An ace pilot like those brothers from Tuskegee,

that’s what he wanted to be, a chest full of medals
and the respect of all of Anderson.
All he ever wanted to be

was a name that never slipped a tongue,
one that was never forgotten and repeated
again and again like the best part of a song, the refrain.  

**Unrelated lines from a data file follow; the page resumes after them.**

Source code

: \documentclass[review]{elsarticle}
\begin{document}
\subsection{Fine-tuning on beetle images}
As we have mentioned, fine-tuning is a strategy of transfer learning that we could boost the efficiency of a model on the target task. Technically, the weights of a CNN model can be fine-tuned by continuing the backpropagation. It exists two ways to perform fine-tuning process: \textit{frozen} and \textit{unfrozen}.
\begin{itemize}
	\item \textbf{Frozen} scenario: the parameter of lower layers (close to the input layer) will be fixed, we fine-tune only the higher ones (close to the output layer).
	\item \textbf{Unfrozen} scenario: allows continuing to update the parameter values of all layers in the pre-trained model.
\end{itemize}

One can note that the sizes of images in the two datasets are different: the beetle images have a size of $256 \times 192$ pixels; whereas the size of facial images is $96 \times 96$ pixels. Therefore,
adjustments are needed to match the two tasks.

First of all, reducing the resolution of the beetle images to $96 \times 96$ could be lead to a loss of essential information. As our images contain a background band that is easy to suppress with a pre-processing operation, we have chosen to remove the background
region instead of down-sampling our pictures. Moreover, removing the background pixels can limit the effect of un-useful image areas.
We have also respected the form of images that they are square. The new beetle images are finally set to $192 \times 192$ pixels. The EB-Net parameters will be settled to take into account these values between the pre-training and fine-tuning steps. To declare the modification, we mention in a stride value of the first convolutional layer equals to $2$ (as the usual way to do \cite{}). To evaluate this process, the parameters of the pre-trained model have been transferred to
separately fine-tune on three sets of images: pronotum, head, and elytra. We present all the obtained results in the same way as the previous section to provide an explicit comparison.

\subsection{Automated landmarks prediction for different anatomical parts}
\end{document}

Douglas Manuel was born in Anderson, Indiana. He received a BA in Creative Writing from Arizona State University and an MFA from Butler University. He is currently a Middleton and Dornsife Fellow at the University of Southern California where he is pursuing a PhD in Literature and Creative Writing. His poems are featured on Poetry Foundation’s website and have appeared or are forthcoming in Zyzzyva, Pleiades, Poetry Northwest, The Los Angeles Review, Superstition Review, Rhino, North American Review, The Chattahoochee Review, New Orleans Review, Crab Creek Review, and elsewhere. His first full length collection of poems, Testify (Red Hen Press, 2017), won an IBPA Benjamin Franklin Award for poetry. In 2018, he traveled to Egypt and Eritrea with The University of Iowa’s International Writing Program to teach poetry. In 2020, he received the Dana Gioia Poetry Award and a fellowship from the Borchard Foundation Center on Literary Arts to travel to San Cristóbal de Las Casas, Chiapas, Mexico to write.